The issue before us, therefore, is whether the Massachusetts court custody order substantially complies with the terms of the UCCJA. Under G.S. § 50A-3(a)(1), a state has subject matter jurisdiction and may properly decide child custody matters if the state "... (ii) had been the child's home state within six months before commencement of the proceeding and the child is absent from this State because of the child's removal or retention by a person claiming the child's custody or for other reasons, and a parent or person acting as parent continues to live in this State...." The facts clearly show that defendant's children were residents of Massachusetts until he took them to North Carolina in September of 1982, and that the plaintiff remained in Massachusetts. The Massachusetts courts, therefore, had subject matter jurisdiction under G.S. § 50A-3 to enter a valid child custody order.

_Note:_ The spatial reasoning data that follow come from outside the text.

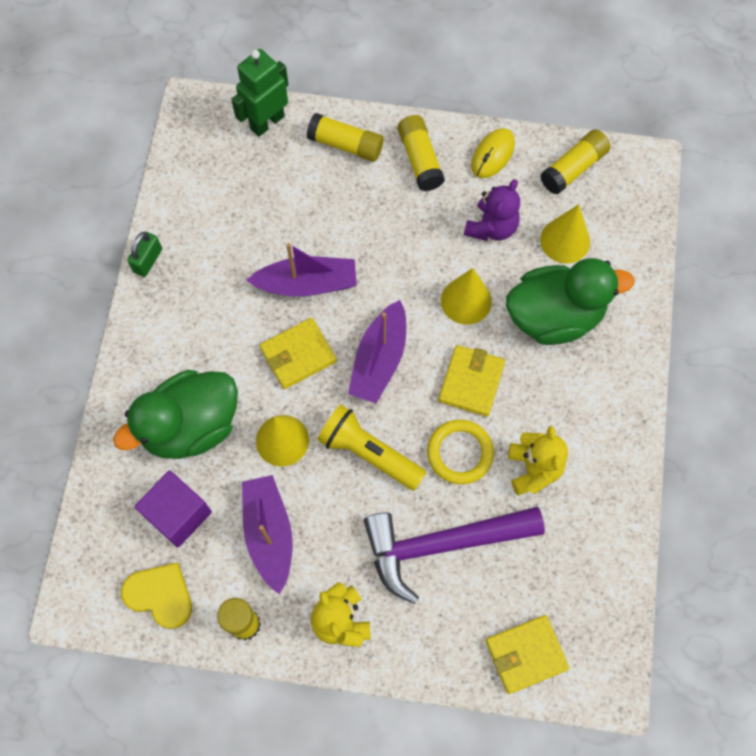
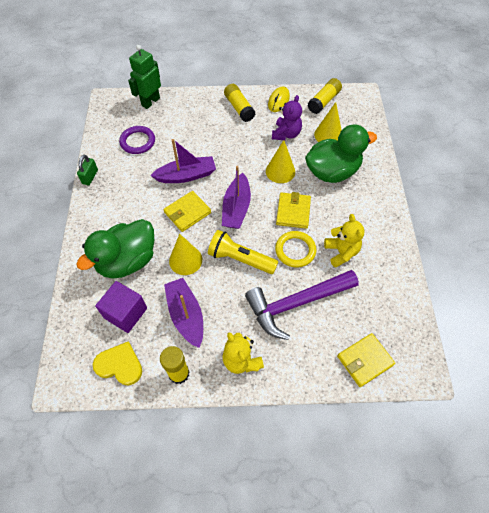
camera: 10 degrees left, 10 degrees down
yellow glue stick [307,113,383,162] -> none
none -> purple ring [119,126,155,154]

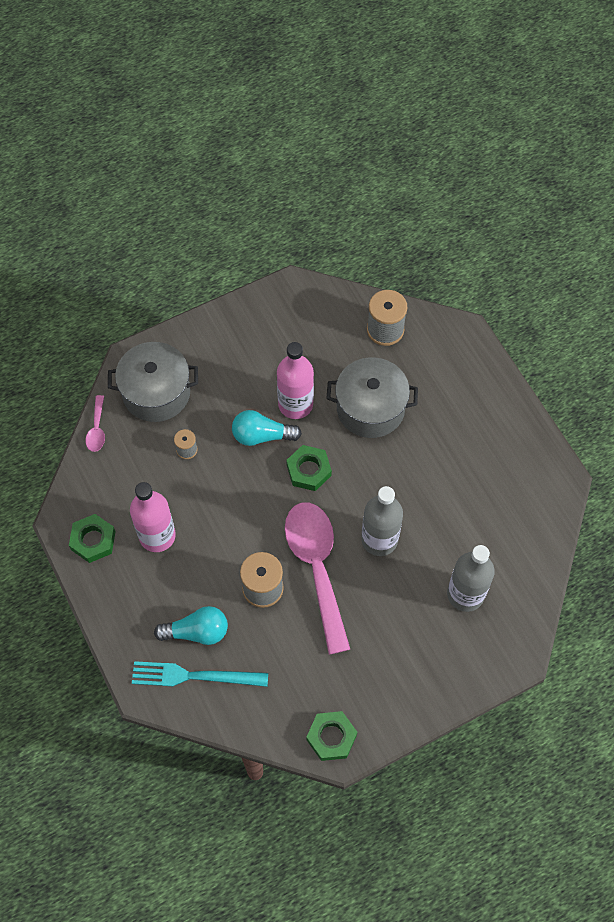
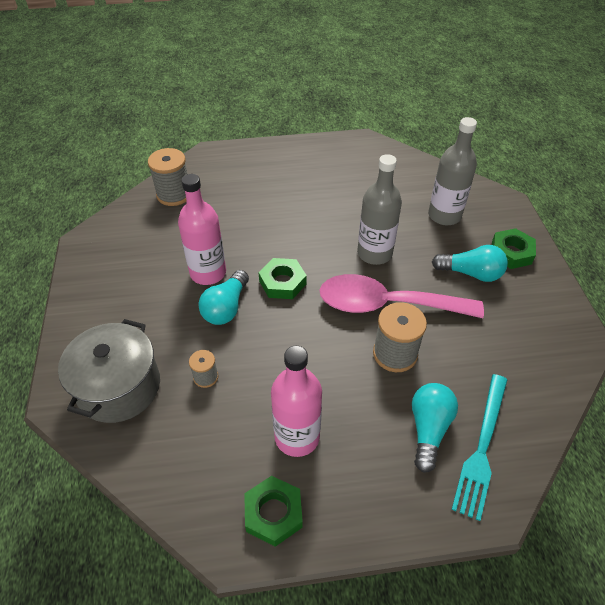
camera: 70 degrees left, 15 degrees down
pink spoon [85,395,105,452] -> none
green nut [306,711,357,761] -> green nut moved to [492,228,536,269]
grey pot [326,357,418,438] -> none
none -> turquoise light bulb [432,245,508,282]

We find, however, that the Massachusetts court did not comply with the notice provisions of G.S. §§ 50A-4 and -5 and therefore did not obtain personal jurisdiction over defendant. Under G.S. § 50A-4, "[b]efore making a decree under this Chapter reasonable notice and opportunity to be heard shall be given to the contestants, any parent whose parental rights have not been previously terminated, and any person who has physical custody of the child." Defendant clearly had a right to notice under the Act before the Massachusetts court entered its temporary order. The Massachusetts order also fails to meet the requirements of G.S. § 50A-5, which provides that the notice required under G.S. § 50A-4 "shall be given in a manner reasonably calculated to give actual notice and *300 shall be served in the same manner as the manner of service of process set out in G.S. 1A-1, Rule 4...." Plaintiff concedes that defendant was not served with process pursuant to Rule 4 of the Rules of Civil Procedure. It is clear that "[s]trict compliance with sections 4 and 5 is essential for ... a custody decree[`s] ... recognition and enforcement in other states under sections 12, 13 and 15." 9 U.L.A.Mat., Fam. & H.Laws, supra. While the Massachusetts court's failure to obtain personal jurisdiction over defendant requires us to reverse the trial court's order, we commend the trial court's efforts to comply with the spirit of the UCCJA, by discouraging unilateral removals of children from their custodial parent. Because we hold that the trial court's order must be reversed, we need not reach defendant's other assignments of error.
Reversed.
ARNOLD and BRASWELL, JJ., concur.
NOTES
[1] § 50-13.5(d)(2) If the circumstances of the case render it appropriate, upon gaining jurisdiction of the minor child the court may enter orders for the temporary custody and support of the child, pending the service of process or notice as herein provided.